Population growth models evolve from simple exponential growth to more realistic patterns that account for environmental limits. The derivative [latex]\frac{dP}{dt}[/latex] represents how fast a population is changing at any given moment.

Exponential Growth: The equation [latex]\frac{dP}{dt} = rP[/latex] creates unlimited J-shaped growth where bigger populations grow faster. This works well for small populations with abundant resources, but it predicts unrealistic infinite growth over time.

Logistic Growth Model: The equation [latex]\frac{dP}{dt} = rP\left(1 - \frac{P}{K}\right)[/latex] creates realistic S-shaped growth curves by incorporating carrying capacity.

How the Logistic Model Behaves:

• When [latex]P[/latex] is small: [latex]\frac{P}{K} \approx 0[/latex], so growth looks nearly exponential
• As [latex]P[/latex] approaches [latex]K[/latex]: The term [latex]\left(1 - \frac{P}{K}\right)[/latex] shrinks, slowing growth
• When [latex]P = K[/latex]: Growth rate becomes zero (equilibrium)
• When [latex]P > K[/latex]: Growth rate turns negative, population decreases toward [latex]K[/latex]

Real populations face constraints like limited food, space, and resources. This leads to the concept of carrying capacity [latex]K[/latex]—the maximum population an environment can sustain long-term. Carrying capacity acts like a population magnet—populations below [latex]K[/latex] grow toward it, populations above [latex]K[/latex] decline toward it. This creates the characteristic S-curve that starts exponential, slows down, and levels off at the carrying capacity.

The Main Idea 

The logistic differential equation [latex]\frac{dP}{dt} = rP\left(1 - \frac{P}{K}\right)[/latex] can be solved exactly using separation of variables, giving us the complete formula for realistic population growth.

The solution process involves separating variables to get [latex]\frac{dP}{P(K-P)} = \frac{r}{K}dt[/latex], then using partial fraction decomposition on the left side: [latex]\frac{K}{P(K-P)} = \frac{1}{P} + \frac{1}{K-P}[/latex]. After integration and algebraic manipulation, we arrive at the general solution.

The Complete Solution: [latex]P(t) = \frac{P_0 K e^{rt}}{(K-P_0) + P_0 e^{rt}}[/latex]

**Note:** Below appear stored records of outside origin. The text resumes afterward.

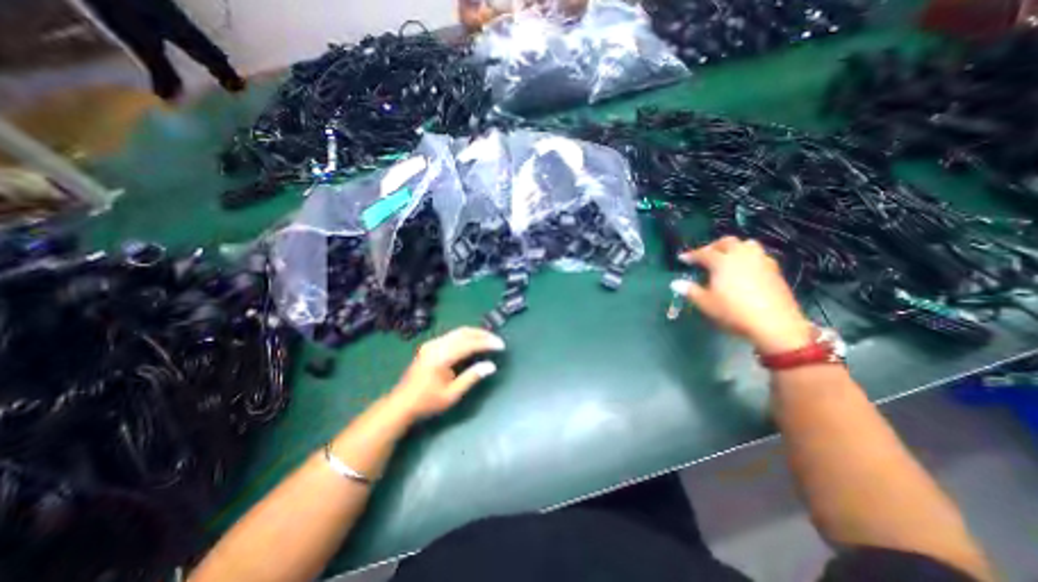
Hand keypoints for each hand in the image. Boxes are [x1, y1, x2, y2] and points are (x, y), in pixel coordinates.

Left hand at [388, 326, 504, 420]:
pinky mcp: (430, 346)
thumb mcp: (452, 394)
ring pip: (458, 332)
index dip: (487, 343)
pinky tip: (473, 342)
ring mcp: (432, 344)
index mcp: (441, 357)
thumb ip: (472, 377)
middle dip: (483, 334)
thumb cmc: (427, 402)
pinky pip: (452, 335)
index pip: (469, 344)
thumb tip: (491, 366)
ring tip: (489, 339)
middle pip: (464, 332)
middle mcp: (436, 345)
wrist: (401, 403)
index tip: (501, 346)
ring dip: (475, 334)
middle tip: (497, 340)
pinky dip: (466, 336)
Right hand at [679, 237, 813, 353]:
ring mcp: (761, 261)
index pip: (703, 253)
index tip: (682, 258)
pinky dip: (748, 257)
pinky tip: (745, 269)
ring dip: (734, 248)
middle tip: (704, 256)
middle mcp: (741, 255)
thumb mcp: (706, 304)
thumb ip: (690, 291)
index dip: (691, 255)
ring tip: (727, 258)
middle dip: (713, 246)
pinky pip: (758, 255)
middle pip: (726, 242)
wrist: (775, 324)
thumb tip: (675, 283)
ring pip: (746, 244)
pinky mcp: (774, 270)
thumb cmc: (733, 312)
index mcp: (722, 261)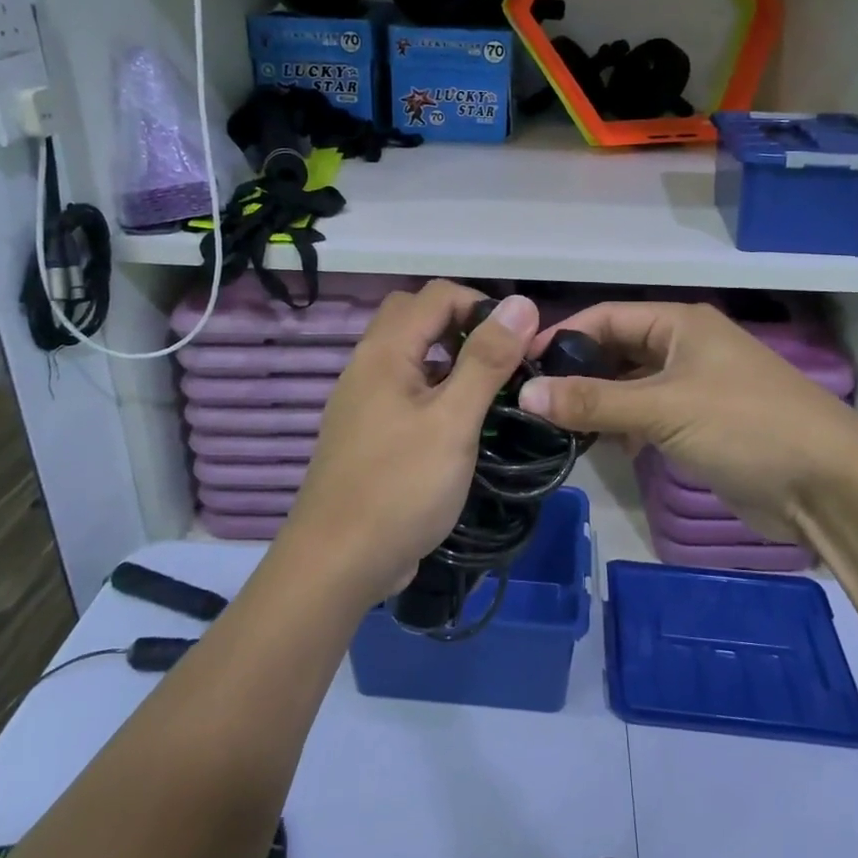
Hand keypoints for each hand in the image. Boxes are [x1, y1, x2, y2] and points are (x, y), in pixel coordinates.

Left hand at [281, 281, 537, 609]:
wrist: (336, 563)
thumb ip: (486, 360)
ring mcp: (362, 400)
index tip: (518, 341)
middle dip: (462, 324)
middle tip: (500, 359)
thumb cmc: (400, 487)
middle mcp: (367, 365)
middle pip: (415, 316)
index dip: (481, 304)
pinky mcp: (366, 432)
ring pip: (409, 355)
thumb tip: (521, 303)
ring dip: (448, 357)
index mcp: (385, 351)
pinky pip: (403, 389)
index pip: (436, 294)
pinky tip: (459, 424)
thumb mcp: (453, 421)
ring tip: (488, 391)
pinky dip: (434, 389)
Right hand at [517, 302, 857, 545]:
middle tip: (530, 400)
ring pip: (629, 388)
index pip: (606, 317)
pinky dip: (623, 429)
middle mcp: (684, 349)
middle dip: (577, 373)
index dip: (562, 334)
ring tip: (553, 426)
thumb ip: (593, 401)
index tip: (519, 363)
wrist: (828, 486)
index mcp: (680, 325)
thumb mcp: (663, 408)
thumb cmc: (745, 426)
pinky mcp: (700, 427)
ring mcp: (694, 389)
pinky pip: (648, 418)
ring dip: (598, 405)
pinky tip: (600, 448)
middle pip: (616, 351)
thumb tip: (525, 393)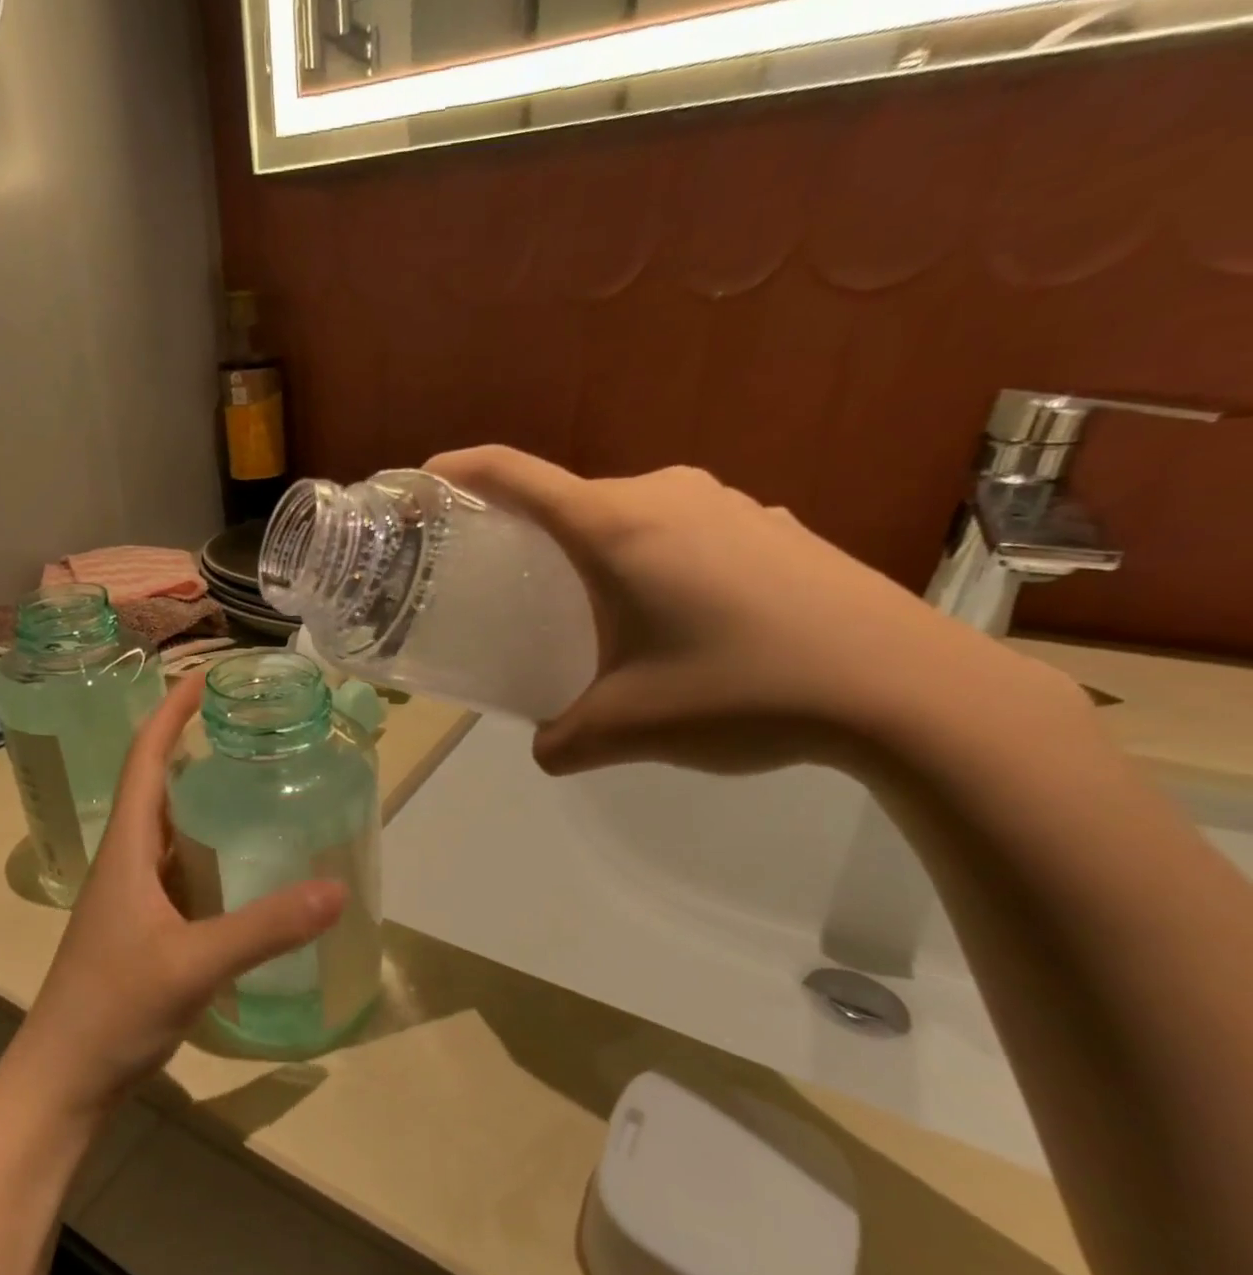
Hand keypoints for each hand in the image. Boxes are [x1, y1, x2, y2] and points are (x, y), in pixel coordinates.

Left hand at [6, 676, 345, 1120]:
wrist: (64, 1080)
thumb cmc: (111, 1009)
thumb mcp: (192, 964)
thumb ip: (264, 928)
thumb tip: (336, 888)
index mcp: (127, 847)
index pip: (145, 758)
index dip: (172, 712)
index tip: (207, 677)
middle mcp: (129, 860)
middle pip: (161, 785)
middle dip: (198, 747)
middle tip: (254, 730)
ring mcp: (136, 896)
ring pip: (174, 829)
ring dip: (207, 800)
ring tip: (261, 784)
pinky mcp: (148, 926)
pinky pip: (185, 870)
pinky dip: (214, 852)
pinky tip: (249, 864)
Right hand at [424, 445, 1081, 775]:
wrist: (904, 690)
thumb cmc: (742, 692)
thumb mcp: (628, 728)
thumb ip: (563, 740)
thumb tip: (546, 748)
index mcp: (618, 527)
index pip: (516, 476)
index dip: (461, 471)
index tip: (425, 480)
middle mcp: (669, 496)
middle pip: (573, 501)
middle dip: (530, 536)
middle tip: (509, 585)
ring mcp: (730, 506)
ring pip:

Key Behaviors of This Solution:

• When [latex]t \to -\infty[/latex]: [latex]P(t) \to 0[/latex] (population approaches zero in distant past)
• When [latex]t \to \infty[/latex]: [latex]P(t) \to K[/latex] (population approaches carrying capacity)
• The curve is S-shaped, starting slow, accelerating, then leveling off

The Inflection Point: The population growth changes from accelerating to decelerating at [latex]t = \frac{1}{r}\ln\frac{K-P_0}{P_0}[/latex], which occurs when the population reaches exactly [latex]P = \frac{K}{2}[/latex] (half the carrying capacity). This is where the growth rate is fastest.

Equilibrium Solutions: [latex]P = 0[/latex] (extinction) and [latex]P = K[/latex] (carrying capacity) are constant solutions. The first is unstable (small populations grow away from zero), while the second is stable (populations approach the carrying capacity).